Koch left East Africa in October 1907, and by then, three sleeping sickness concentration camps – the name he gave these research centers himself – had been established in German East Africa. Koch had convinced the German colonial authorities to set up more of these after the one he had set up at Bugula when he arrived. There were also five camps in German West Africa (present day Togo and Cameroon).

At the Bugula camp, patients were compelled to wear wooden identification tags around their necks or wrists and subjected to a litany of dehumanizing assessments. Their ears, eyes, and limbs were constantly with needles to extract “sick material/krankenmaterial” from their bodies. This data was also shared with the British colonial authorities who were also finding answers to the confusion that was sleeping sickness.

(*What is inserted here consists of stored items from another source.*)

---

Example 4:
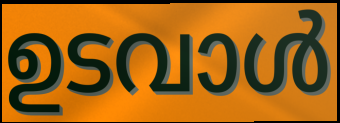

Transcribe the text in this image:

ഉടവാൾ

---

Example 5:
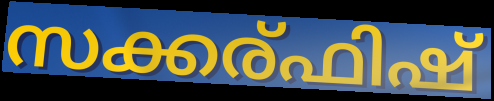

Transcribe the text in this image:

സക്കര്ഫിഷ്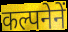
कल्पनेनें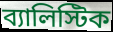
ব্যালিস্টিকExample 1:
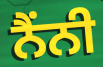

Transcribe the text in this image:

ਨੈਂਨੀ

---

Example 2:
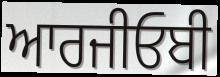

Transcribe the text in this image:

ਆਰਜੀਓਬੀ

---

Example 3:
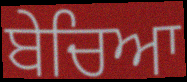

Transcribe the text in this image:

ਬੇਚਿਆ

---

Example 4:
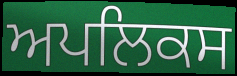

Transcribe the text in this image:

ਅਪਲਿਕਸ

Experiments that were perceived to be too dangerous for European peoples were done on Africans with unflinching brazenness. This phenomenon concretized racial hierarchies and the belief that Africa is a testing ground for new medicines. The idea that Africans are regular test subjects, was reinforced by the ideas of racial superiority couched under colonial conquests. This history shows us the solidification of “racial hierarchies of experimentation.”

Western scientists and doctors still believe that Africa is a testing ground for all sorts of medicines. This was evidenced when two French doctors once suggested that the vaccine for Covid-19 should be tested first in Africa. 

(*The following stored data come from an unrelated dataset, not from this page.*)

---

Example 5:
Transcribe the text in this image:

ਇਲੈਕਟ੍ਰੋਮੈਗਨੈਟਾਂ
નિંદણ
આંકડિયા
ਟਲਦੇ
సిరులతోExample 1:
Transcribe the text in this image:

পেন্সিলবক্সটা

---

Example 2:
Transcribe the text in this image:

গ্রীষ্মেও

People were apoplectic when these statements were uttered but on closer introspection, this view is shaped by the colonial history of science and medicine. As seen here by Koch’s (and the rest of Europe’s) approach to finding new medicines. The same was done with syphilis on black males in the United States.

The precedent that Koch set is that different rules in science and medicine apply to Europe and Africa. He may have wanted the good for science, but his methodology was rooted in “colonial hierarchies.” 

These dark chapters of history must not be wished away in the modern quests to find new medicine. It should be made clear enough, beyond any reasonable doubt, that Africa is no longer a testing ground for Western scientists and doctors.